“100 meters” is the name of a movie. This is a Spanish production that premiered in the autumn of 2016, and recently I had the opportunity to watched it. Beyond being able to see again in action two great actors that I like, Karra Elejalde and Dani Rovira, the film is very special by the story told, as well as by the personal reflection that each spectator realizes after.

Explaining a real story is already something that predisposes to live intensely the storyline from the beginning to the end, and in this case Ramón Arroyo, that suffers from multiple sclerosis, is the true and great protagonist behind the cameras.
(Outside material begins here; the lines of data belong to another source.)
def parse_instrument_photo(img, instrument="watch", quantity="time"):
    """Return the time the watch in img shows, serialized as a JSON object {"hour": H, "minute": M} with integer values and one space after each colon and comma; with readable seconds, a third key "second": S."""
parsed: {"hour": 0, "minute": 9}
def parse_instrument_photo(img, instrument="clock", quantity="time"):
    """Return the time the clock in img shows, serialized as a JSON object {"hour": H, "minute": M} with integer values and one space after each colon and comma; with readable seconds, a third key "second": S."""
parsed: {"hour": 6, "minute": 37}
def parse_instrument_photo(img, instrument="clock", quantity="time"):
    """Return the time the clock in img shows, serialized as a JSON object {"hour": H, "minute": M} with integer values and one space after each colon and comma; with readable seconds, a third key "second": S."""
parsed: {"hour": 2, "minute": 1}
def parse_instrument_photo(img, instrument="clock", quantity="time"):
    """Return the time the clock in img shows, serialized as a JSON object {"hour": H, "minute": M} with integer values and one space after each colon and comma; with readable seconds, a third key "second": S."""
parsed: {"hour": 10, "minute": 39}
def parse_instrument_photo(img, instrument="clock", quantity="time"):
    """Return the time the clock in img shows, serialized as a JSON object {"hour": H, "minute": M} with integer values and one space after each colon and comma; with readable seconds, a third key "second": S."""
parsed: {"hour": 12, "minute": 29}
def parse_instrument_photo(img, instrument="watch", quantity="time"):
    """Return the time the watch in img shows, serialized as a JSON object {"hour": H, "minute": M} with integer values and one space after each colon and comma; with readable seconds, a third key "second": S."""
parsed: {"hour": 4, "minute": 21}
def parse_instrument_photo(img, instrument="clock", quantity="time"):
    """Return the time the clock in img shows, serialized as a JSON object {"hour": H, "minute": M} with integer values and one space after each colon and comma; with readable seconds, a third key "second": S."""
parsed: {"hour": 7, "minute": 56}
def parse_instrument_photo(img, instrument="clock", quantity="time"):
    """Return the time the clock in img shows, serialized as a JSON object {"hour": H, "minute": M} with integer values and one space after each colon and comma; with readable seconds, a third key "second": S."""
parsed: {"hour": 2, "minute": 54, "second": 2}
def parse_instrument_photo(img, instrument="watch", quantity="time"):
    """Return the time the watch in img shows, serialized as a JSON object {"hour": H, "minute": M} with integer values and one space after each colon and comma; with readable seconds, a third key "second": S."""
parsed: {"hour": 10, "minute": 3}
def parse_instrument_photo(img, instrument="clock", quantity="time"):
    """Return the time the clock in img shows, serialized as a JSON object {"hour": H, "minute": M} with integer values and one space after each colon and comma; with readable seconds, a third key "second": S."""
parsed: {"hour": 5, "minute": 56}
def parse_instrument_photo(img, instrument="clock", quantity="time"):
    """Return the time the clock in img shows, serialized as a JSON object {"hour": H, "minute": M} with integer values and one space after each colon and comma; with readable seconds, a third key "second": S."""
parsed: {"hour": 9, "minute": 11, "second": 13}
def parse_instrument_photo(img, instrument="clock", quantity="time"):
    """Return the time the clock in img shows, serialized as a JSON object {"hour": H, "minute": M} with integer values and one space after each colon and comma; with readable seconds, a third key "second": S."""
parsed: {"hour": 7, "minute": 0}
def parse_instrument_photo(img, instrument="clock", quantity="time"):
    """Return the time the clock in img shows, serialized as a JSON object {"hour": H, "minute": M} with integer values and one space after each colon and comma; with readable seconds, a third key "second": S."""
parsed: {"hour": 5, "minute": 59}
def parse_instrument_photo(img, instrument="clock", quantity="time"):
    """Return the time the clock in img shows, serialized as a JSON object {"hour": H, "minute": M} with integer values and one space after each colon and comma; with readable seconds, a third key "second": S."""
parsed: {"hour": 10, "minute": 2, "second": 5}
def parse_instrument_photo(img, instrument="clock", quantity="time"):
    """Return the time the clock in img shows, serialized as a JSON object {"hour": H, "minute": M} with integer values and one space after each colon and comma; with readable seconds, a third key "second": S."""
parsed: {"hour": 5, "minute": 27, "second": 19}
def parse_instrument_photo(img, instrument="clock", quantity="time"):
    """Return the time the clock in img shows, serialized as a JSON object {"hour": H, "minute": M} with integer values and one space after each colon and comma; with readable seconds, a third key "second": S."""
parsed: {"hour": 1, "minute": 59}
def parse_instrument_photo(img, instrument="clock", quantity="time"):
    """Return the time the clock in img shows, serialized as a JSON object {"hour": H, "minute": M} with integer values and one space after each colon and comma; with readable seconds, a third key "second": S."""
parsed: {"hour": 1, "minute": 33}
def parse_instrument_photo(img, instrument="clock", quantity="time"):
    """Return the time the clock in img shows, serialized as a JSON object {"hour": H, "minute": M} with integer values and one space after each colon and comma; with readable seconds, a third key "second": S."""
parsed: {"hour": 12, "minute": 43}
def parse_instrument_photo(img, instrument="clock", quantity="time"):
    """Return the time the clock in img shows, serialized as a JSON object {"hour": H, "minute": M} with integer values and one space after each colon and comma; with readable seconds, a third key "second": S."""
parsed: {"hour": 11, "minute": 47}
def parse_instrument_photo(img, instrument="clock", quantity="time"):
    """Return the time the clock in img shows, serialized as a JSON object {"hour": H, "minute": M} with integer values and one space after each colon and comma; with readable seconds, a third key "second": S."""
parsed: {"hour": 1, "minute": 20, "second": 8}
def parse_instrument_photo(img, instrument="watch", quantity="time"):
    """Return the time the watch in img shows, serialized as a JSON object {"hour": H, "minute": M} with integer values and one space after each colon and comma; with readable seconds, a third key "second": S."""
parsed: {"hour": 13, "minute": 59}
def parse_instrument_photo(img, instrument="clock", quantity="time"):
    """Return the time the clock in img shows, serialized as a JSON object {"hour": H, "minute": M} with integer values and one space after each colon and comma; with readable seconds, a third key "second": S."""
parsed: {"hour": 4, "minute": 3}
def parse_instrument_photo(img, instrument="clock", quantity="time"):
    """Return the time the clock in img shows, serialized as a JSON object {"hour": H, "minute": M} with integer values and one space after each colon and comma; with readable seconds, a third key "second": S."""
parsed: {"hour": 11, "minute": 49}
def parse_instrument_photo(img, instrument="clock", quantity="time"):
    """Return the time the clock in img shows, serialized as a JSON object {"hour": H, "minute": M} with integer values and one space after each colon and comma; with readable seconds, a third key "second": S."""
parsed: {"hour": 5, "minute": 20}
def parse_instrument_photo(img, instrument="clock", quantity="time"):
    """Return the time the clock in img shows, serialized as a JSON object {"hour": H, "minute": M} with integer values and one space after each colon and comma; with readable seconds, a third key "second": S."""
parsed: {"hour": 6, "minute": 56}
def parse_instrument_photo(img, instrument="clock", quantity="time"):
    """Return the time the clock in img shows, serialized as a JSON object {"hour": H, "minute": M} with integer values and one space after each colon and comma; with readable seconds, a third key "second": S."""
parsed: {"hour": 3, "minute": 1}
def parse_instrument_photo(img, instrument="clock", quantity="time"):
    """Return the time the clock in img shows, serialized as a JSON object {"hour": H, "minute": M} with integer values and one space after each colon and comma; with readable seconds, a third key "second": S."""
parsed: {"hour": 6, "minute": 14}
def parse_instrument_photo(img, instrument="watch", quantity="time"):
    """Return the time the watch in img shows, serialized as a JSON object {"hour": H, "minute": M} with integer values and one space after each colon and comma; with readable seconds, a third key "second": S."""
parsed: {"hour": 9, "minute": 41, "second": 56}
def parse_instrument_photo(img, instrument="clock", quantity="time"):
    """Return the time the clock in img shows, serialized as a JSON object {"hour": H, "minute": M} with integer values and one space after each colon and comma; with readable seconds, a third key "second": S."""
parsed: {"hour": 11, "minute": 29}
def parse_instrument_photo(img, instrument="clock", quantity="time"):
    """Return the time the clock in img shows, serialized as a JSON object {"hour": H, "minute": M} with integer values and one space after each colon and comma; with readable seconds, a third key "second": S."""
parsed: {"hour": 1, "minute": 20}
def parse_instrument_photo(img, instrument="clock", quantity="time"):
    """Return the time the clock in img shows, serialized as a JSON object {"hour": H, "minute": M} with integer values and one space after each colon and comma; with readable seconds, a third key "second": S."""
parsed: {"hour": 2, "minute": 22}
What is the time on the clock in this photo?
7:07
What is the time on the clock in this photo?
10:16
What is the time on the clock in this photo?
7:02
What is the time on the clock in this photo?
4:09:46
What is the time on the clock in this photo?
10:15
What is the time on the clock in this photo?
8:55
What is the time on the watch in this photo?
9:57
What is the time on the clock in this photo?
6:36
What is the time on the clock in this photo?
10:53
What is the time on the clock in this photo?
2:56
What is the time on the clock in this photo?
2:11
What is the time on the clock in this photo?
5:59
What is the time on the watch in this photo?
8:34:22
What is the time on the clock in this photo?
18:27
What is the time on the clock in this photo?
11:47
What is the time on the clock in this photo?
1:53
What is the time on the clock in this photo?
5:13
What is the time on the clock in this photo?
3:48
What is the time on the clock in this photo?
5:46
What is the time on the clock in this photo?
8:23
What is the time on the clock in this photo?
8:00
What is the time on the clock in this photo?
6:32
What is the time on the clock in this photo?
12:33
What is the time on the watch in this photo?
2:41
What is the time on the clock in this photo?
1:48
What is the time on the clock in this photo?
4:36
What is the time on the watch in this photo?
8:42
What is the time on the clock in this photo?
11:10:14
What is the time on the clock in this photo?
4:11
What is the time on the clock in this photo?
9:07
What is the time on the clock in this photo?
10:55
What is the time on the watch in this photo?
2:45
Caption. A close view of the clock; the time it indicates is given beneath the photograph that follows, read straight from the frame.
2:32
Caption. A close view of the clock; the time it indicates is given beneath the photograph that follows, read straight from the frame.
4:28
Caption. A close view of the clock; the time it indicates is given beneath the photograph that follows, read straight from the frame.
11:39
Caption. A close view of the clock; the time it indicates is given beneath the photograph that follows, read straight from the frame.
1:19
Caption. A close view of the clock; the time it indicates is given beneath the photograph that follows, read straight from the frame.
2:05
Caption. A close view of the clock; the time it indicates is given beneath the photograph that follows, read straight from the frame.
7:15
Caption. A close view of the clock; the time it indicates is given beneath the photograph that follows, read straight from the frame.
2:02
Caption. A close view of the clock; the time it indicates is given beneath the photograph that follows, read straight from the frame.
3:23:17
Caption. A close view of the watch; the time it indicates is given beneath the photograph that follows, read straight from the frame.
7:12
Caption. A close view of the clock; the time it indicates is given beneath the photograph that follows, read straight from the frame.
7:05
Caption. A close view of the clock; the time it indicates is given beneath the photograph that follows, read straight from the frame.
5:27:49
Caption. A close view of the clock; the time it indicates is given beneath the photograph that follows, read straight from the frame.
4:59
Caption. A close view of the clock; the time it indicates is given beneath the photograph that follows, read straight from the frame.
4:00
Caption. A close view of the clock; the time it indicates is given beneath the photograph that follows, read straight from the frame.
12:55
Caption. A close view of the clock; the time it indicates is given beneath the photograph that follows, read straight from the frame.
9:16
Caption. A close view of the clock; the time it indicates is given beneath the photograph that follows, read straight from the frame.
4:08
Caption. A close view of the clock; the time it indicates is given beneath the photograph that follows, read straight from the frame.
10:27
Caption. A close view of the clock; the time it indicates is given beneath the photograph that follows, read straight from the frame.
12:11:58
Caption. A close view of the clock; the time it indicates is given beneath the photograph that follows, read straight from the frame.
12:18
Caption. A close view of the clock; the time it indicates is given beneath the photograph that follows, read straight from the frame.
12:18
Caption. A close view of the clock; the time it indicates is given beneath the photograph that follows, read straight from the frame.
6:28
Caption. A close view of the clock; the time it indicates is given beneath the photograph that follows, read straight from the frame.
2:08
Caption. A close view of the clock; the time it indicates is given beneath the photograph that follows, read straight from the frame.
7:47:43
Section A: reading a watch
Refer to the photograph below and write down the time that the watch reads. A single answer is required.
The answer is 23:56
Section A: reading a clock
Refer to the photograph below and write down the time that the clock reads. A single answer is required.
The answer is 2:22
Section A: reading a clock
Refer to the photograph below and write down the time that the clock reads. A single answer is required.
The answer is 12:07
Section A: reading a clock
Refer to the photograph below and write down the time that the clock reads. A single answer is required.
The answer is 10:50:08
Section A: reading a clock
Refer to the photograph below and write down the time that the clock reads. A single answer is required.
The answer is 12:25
Every time a biographical film strikes me, and thrilled me by the vital burden and the lived experience, I have the habit of searching for information about the real characters of history in real life. And in this case, was very easy for me because there is a lot about the life and social project of Ramón.

Ramón is not only suffering from a degenerative and treacherous disease, but he is also someone who has assumed with fortitude and great humility his role as spokesman of the spirit of overcoming, positivity, and resilience capacity before the bad drinks of life.

Someone who has understood that there are times when life chooses you as a guide and teacher in knowing how to connect and integrate the stark reality of present life, hoping to achieve the future dream. In these cases, it is when the person understands that its cause ceases to be only its own, to become the cause of all.

Once informed of his fateful diagnosis, and in the hard beginnings of the disease, Ramon insisted on getting a small achievement that consisted of walking the 200 meters that separate his house from the nearest metro station, something unthinkable according to his doctor by then.

But in the end, these few meters became something else. Something unimaginable. Something unattainable even for the vast majority of healthy people.

In life, we all have our “200 meters”, what we think we cannot achieve, or what our surroundings tell us callously that is not within our reach.

But life, sooner or later, shows us that personal conviction is that which resides inside every human being. And it decides when it is time to dare the reverses that life is leaving us in the way.

And the good news (there is always good news) is that these challenges are won more times than we imagine.